The researchers suggest as one potential solution a “bias meter” that could signal the amount of misinformation present in vaccine-related  search results. They also urge Amazon to stop promoting health misinformative books via sponsorships — the researchers found 98 misinformative products in the sponsored recommendations they annotated — and to introduce a label for health-related products that have been evaluated by experts.
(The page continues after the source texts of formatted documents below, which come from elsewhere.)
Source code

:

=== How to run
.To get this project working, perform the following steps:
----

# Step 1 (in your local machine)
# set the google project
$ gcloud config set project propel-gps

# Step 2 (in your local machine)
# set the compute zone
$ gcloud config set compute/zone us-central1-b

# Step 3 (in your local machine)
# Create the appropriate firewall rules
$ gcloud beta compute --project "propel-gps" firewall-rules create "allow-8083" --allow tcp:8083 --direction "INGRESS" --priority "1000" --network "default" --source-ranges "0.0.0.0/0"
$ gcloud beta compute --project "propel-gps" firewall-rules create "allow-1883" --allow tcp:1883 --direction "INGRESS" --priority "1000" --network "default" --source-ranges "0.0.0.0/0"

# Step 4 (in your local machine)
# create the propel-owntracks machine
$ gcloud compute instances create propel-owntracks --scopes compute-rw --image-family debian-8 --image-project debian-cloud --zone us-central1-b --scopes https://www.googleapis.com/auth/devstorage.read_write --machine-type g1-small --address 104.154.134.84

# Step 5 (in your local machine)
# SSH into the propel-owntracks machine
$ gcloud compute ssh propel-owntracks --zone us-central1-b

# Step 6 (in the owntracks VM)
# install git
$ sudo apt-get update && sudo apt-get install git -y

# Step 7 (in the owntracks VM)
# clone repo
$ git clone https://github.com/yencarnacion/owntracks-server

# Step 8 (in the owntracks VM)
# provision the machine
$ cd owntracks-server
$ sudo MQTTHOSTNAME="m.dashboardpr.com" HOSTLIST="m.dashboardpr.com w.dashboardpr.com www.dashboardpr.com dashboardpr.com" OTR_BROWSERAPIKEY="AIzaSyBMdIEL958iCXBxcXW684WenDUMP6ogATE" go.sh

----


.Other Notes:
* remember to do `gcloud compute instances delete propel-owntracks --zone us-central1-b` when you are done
Moreover, they recommend that the platform account for misinformation bias in its search and recommendation algorithms to reduce the exposure to misinformative content.

“Our investigations revealed that Amazon’s algorithm has learnt problematic patterns through consumers’ past viewing and buying patterns,” the researchers wrote. “Our study … provides a peek into the workings of Amazon’s algorithm and has paved way for future audits that could use our audit methodology and extensive qualitative coding scheme to perform experiments considering complex real world settings.”

The researchers aren’t the first to uncover the presence of anti-vaccination content on Amazon. In May, CNN found listings and advertisements for books and movies promoting vaccination misinformation including VAXXED: From Cover-Up to Catastrophe, which was dropped from the Tribeca Film Festival in 2016 following an outcry. Amazon removed the anti-vaccine documentaries from its Prime Video service after CNN published its report.